Investigators also discovered a phone in an alleyway near the Hilton that they believe belongs to the killer, the sources said.
Police have obtained a search warrant to comb through the phone’s contents.
The suspect was also seen buying coffee, a water bottle and two PowerBars at a nearby Starbucks before the killing and tossed his bottle and coffee cup in a trash can.
Cops have dug out the evidence from the garbage, according to sources.
The NYPD is also investigating a possible message — that appears to include the words “deny,” “depose” and “defend” — engraved on the live rounds and shell casings left behind by the masked assassin.
Sources said several of the pieces of evidence each contained one word, indicating the killer may have been trying to leave a message.

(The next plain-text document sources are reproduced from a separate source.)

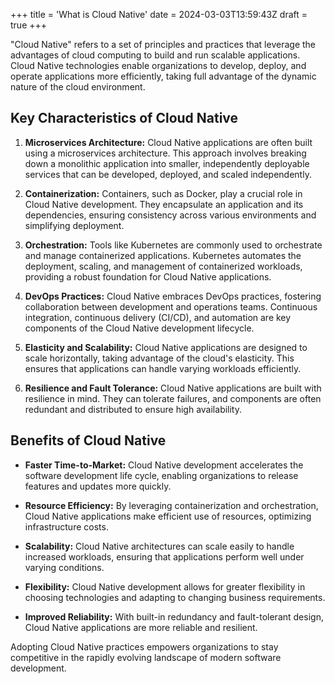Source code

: +++
title = 'What is Cloud Native'
date = 2024-03-03T13:59:43Z
draft = true
+++


"Cloud Native" refers to a set of principles and practices that leverage the advantages of cloud computing to build and run scalable applications. Cloud Native technologies enable organizations to develop, deploy, and operate applications more efficiently, taking full advantage of the dynamic nature of the cloud environment.

## Key Characteristics of Cloud Native

1. **Microservices Architecture:** Cloud Native applications are often built using a microservices architecture. This approach involves breaking down a monolithic application into smaller, independently deployable services that can be developed, deployed, and scaled independently.

2. **Containerization:** Containers, such as Docker, play a crucial role in Cloud Native development. They encapsulate an application and its dependencies, ensuring consistency across various environments and simplifying deployment.

3. **Orchestration:** Tools like Kubernetes are commonly used to orchestrate and manage containerized applications. Kubernetes automates the deployment, scaling, and management of containerized workloads, providing a robust foundation for Cloud Native applications.

4. **DevOps Practices:** Cloud Native embraces DevOps practices, fostering collaboration between development and operations teams. Continuous integration, continuous delivery (CI/CD), and automation are key components of the Cloud Native development lifecycle.

5. **Elasticity and Scalability:** Cloud Native applications are designed to scale horizontally, taking advantage of the cloud's elasticity. This ensures that applications can handle varying workloads efficiently.

6. **Resilience and Fault Tolerance:** Cloud Native applications are built with resilience in mind. They can tolerate failures, and components are often redundant and distributed to ensure high availability.

## Benefits of Cloud Native

- **Faster Time-to-Market:** Cloud Native development accelerates the software development life cycle, enabling organizations to release features and updates more quickly.

- **Resource Efficiency:** By leveraging containerization and orchestration, Cloud Native applications make efficient use of resources, optimizing infrastructure costs.

- **Scalability:** Cloud Native architectures can scale easily to handle increased workloads, ensuring that applications perform well under varying conditions.

- **Flexibility:** Cloud Native development allows for greater flexibility in choosing technologies and adapting to changing business requirements.

- **Improved Reliability:** With built-in redundancy and fault-tolerant design, Cloud Native applications are more reliable and resilient.

Adopting Cloud Native practices empowers organizations to stay competitive in the rapidly evolving landscape of modern software development.

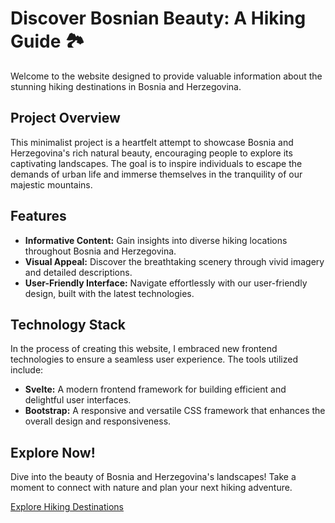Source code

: # Discover Bosnian Beauty: A Hiking Guide 🏞️

Welcome to the website designed to provide valuable information about the stunning hiking destinations in Bosnia and Herzegovina.

## Project Overview

This minimalist project is a heartfelt attempt to showcase Bosnia and Herzegovina's rich natural beauty, encouraging people to explore its captivating landscapes. The goal is to inspire individuals to escape the demands of urban life and immerse themselves in the tranquility of our majestic mountains.

## Features

- **Informative Content:** Gain insights into diverse hiking locations throughout Bosnia and Herzegovina.
- **Visual Appeal:** Discover the breathtaking scenery through vivid imagery and detailed descriptions.
- **User-Friendly Interface:** Navigate effortlessly with our user-friendly design, built with the latest technologies.

## Technology Stack

In the process of creating this website, I embraced new frontend technologies to ensure a seamless user experience. The tools utilized include:

- **Svelte:** A modern frontend framework for building efficient and delightful user interfaces.
- **Bootstrap:** A responsive and versatile CSS framework that enhances the overall design and responsiveness.

## Explore Now!

Dive into the beauty of Bosnia and Herzegovina's landscapes! Take a moment to connect with nature and plan your next hiking adventure.

[Explore Hiking Destinations](https://hiking-places.netlify.app)
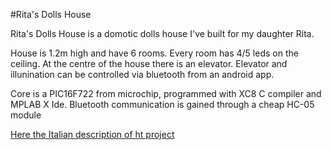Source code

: #Rita's Dolls House

Rita's Dolls House is a domotic dolls house I've built for my daughter Rita.

House is 1.2m high and have 6 rooms. Every room has 4/5 leds on the ceiling.
At the centre of the house there is an elevator.
Elevator and illunination can be controlled via bluetooth from an android app.

Core is a PIC16F722 from microchip, programmed with XC8 C compiler and MPLAB X Ide.
Bluetooth communication is gained through a cheap HC-05 module

[Here the Italian description of ht project](http://www.settorezero.com/wordpress/ritas-dolls-house-una-casa-delle-bambole-controllata-via-bluetooth-dal-tablet-o-dal-cellulare/)
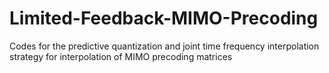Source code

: # Limited-Feedback-MIMO-Precoding
Codes for the predictive quantization and joint time frequency interpolation strategy for interpolation of MIMO precoding matrices
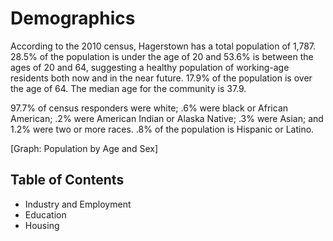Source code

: # Demographics

According to the 2010 census, Hagerstown has a total population of 1,787. 28.5% of the population is under the age of 20 and 53.6% is between the ages of 20 and 64, suggesting a healthy population of working-age residents both now and in the near future.  17.9% of the population is over the age of 64.  The median age for the community is 37.9. 

97.7% of census responders were white; .6% were black or African American; .2% were American Indian or Alaska Native; .3% were Asian; and 1.2% were two or more races. .8% of the population is Hispanic or Latino. 

[Graph: Population by Age and Sex]


## Table of Contents

- Industry and Employment
- Education
- Housing
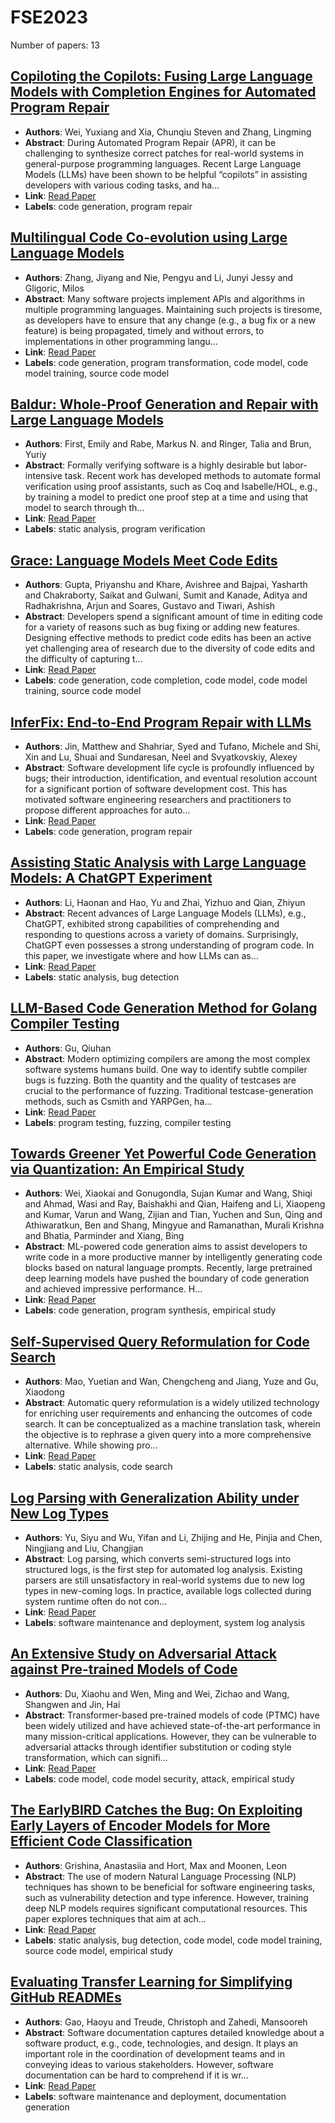 # FSE2023

Number of papers: 13

## [Copiloting the Copilots: Fusing Large Language Models with Completion Engines for Automated Program Repair](paper_1.md)
- **Authors**: Wei, Yuxiang and Xia, Chunqiu Steven and Zhang, Lingming
- **Abstract**: During Automated Program Repair (APR), it can be challenging&nbsp;to synthesize correct patches for real-world systems in general-purpose programming languages. Recent Large Language Models&nbsp;(LLMs) have been shown to be helpful “copilots” in assisting developers with various coding tasks, and ha...
- **Link**: [Read Paper](https://doi.org/10.1145/3611643.3616271)
- **Labels**: code generation, program repair

## [Multilingual Code Co-evolution using Large Language Models](paper_2.md)
- **Authors**: Zhang, Jiyang and Nie, Pengyu and Li, Junyi Jessy and Gligoric, Milos
- **Abstract**: Many software projects implement APIs and algorithms in multiple programming languages. Maintaining such projects is tiresome, as developers have to ensure that any change (e.g., a bug fix or a new feature) is being propagated, timely and without errors, to implementations in other programming langu...
- **Link**: [Read Paper](https://doi.org/10.1145/3611643.3616350)
- **Labels**: code generation, program transformation, code model, code model training, source code model

## [Baldur: Whole-Proof Generation and Repair with Large Language Models](paper_3.md)
- **Authors**: First, Emily and Rabe, Markus N. and Ringer, Talia and Brun, Yuriy
- **Abstract**: Formally verifying software is a highly desirable but labor-intensive task.  Recent work has developed methods to automate formal verification using proof assistants, such as Coq and Isabelle/HOL, e.g., by training a model to predict one proof step at a time and using that model to search through th...
- **Link**: [Read Paper](https://doi.org/10.1145/3611643.3616243)
- **Labels**: static analysis, program verification

## [Grace: Language Models Meet Code Edits](paper_4.md)
- **Authors**: Gupta, Priyanshu and Khare, Avishree and Bajpai, Yasharth and Chakraborty, Saikat and Gulwani, Sumit and Kanade, Aditya and Radhakrishna, Arjun and Soares, Gustavo and Tiwari, Ashish
- **Abstract**: Developers spend a significant amount of time in editing code for a variety of reasons such as bug fixing or adding new features. Designing effective methods to predict code edits has been an active yet challenging area of research due to the diversity of code edits and the difficulty of capturing t...
- **Link**: [Read Paper](https://doi.org/10.1145/3611643.3616253)
- **Labels**: code generation, code completion, code model, code model training, source code model

## [InferFix: End-to-End Program Repair with LLMs](paper_5.md)
- **Authors**: Jin, Matthew and Shahriar, Syed and Tufano, Michele and Shi, Xin and Lu, Shuai and Sundaresan, Neel and Svyatkovskiy, Alexey
- **Abstract**: Software development life cycle is profoundly influenced by bugs; their introduction, identification, and eventual resolution account for a significant portion of software development cost. This has motivated software engineering researchers and practitioners to propose different approaches for auto...
- **Link**: [Read Paper](https://doi.org/10.1145/3611643.3613892)
- **Labels**: code generation, program repair

## [Assisting Static Analysis with Large Language Models: A ChatGPT Experiment](paper_6.md)
- **Authors**: Li, Haonan and Hao, Yu and Zhai, Yizhuo and Qian, Zhiyun
- **Abstract**: Recent advances of Large Language Models (LLMs), e.g., ChatGPT, exhibited strong capabilities of comprehending and responding to questions across a variety of domains. Surprisingly, ChatGPT even possesses a strong understanding of program code. In this paper, we investigate where and how LLMs can as...
- **Link**: [Read Paper](https://doi.org/10.1145/3611643.3613078)
- **Labels**: static analysis, bug detection

## [LLM-Based Code Generation Method for Golang Compiler Testing](paper_7.md)
- **Authors**: Gu, Qiuhan
- **Abstract**: Modern optimizing compilers are among the most complex software systems humans build. One way to identify subtle compiler bugs is fuzzing. Both the quantity and the quality of testcases are crucial to the performance of fuzzing. Traditional testcase-generation methods, such as Csmith and YARPGen, ha...
- **Link**: [Read Paper](https://doi.org/10.1145/3611643.3617850)
- **Labels**: program testing, fuzzing, compiler testing

## [Towards Greener Yet Powerful Code Generation via Quantization: An Empirical Study](paper_8.md)
- **Authors**: Wei, Xiaokai and Gonugondla, Sujan Kumar and Wang, Shiqi and Ahmad, Wasi and Ray, Baishakhi and Qian, Haifeng and Li, Xiaopeng and Kumar, Varun and Wang, Zijian and Tian, Yuchen and Sun, Qing and Athiwaratkun, Ben and Shang, Mingyue and Ramanathan, Murali Krishna and Bhatia, Parminder and Xiang, Bing
- **Abstract**: ML-powered code generation aims to assist developers to write code in a more productive manner by intelligently generating code blocks based on natural language prompts. Recently, large pretrained deep learning models have pushed the boundary of code generation and achieved impressive performance. H...
- **Link**: [Read Paper](https://doi.org/10.1145/3611643.3616302)
- **Labels**: code generation, program synthesis, empirical study

## [Self-Supervised Query Reformulation for Code Search](paper_9.md)
- **Authors**: Mao, Yuetian and Wan, Chengcheng and Jiang, Yuze and Gu, Xiaodong
- **Abstract**: Automatic query reformulation is a widely utilized technology for enriching user requirements and enhancing the outcomes of code search. It can be conceptualized as a machine translation task, wherein the objective is to rephrase a given query into a more comprehensive alternative. While showing pro...
- **Link**: [Read Paper](https://doi.org/10.1145/3611643.3616306)
- **Labels**: static analysis, code search

## [Log Parsing with Generalization Ability under New Log Types](paper_10.md)
- **Authors**: Yu, Siyu and Wu, Yifan and Li, Zhijing and He, Pinjia and Chen, Ningjiang and Liu, Changjian
- **Abstract**: Log parsing, which converts semi-structured logs into structured logs, is the first step for automated log analysis.  Existing parsers are still unsatisfactory in real-world systems due to new log types in new-coming logs.  In practice, available logs collected during system runtime often do not con...
- **Link**: [Read Paper](https://doi.org/10.1145/3611643.3616355)
- **Labels**: software maintenance and deployment, system log analysis

## [An Extensive Study on Adversarial Attack against Pre-trained Models of Code](paper_11.md)
- **Authors**: Du, Xiaohu and Wen, Ming and Wei, Zichao and Wang, Shangwen and Jin, Hai
- **Abstract**: Transformer-based pre-trained models of code (PTMC) have been widely utilized and have achieved state-of-the-art performance in many mission-critical applications. However, they can be vulnerable to adversarial attacks through identifier substitution or coding style transformation, which can signifi...
- **Link**: [Read Paper](https://doi.org/10.1145/3611643.3616356)
- **Labels**: code model, code model security, attack, empirical study

## [The EarlyBIRD Catches the Bug: On Exploiting Early Layers of Encoder Models for More Efficient Code Classification](paper_12.md)
- **Authors**: Grishina, Anastasiia and Hort, Max and Moonen, Leon
- **Abstract**: The use of modern Natural Language Processing (NLP) techniques has shown to be beneficial for software engineering tasks, such as vulnerability detection and type inference. However, training deep NLP models requires significant computational resources. This paper explores techniques that aim at ach...
- **Link**: [Read Paper](https://doi.org/10.1145/3611643.3616304)
- **Labels**: static analysis, bug detection, code model, code model training, source code model, empirical study

## [Evaluating Transfer Learning for Simplifying GitHub READMEs](paper_13.md)
- **Authors**: Gao, Haoyu and Treude, Christoph and Zahedi, Mansooreh
- **Abstract**: Software documentation captures detailed knowledge about a software product, e.g., code, technologies, and design. It plays an important role in the coordination of development teams and in conveying ideas to various stakeholders. However, software documentation can be hard to comprehend if it is wr...
- **Link**: [Read Paper](https://doi.org/10.1145/3611643.3616291)
- **Labels**: software maintenance and deployment, documentation generation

Thompson was well respected in his field, raking in a salary of nearly $9.9 million a year to head the nation’s largest private health insurer.
He was named CEO of UnitedHealth in April 2021 after being with the company since 2004.
Thompson was one of the senior executives at the company, including UnitedHealth Group chairman Stephen Helmsley, chief people officer Erin McSweeney and chief accounting officer Tom Roos, who were under investigation by the Department of Justice.
The executives were being investigated after netting a combined $101.5 million from stock sales over four months before the public became aware of a federal antitrust investigation.
Thompson exercised stock options and sold shares worth $15.1 million on Feb. 16, less than two weeks before news of the federal antitrust probe went public. Helmsley personally netted just shy of $85 million.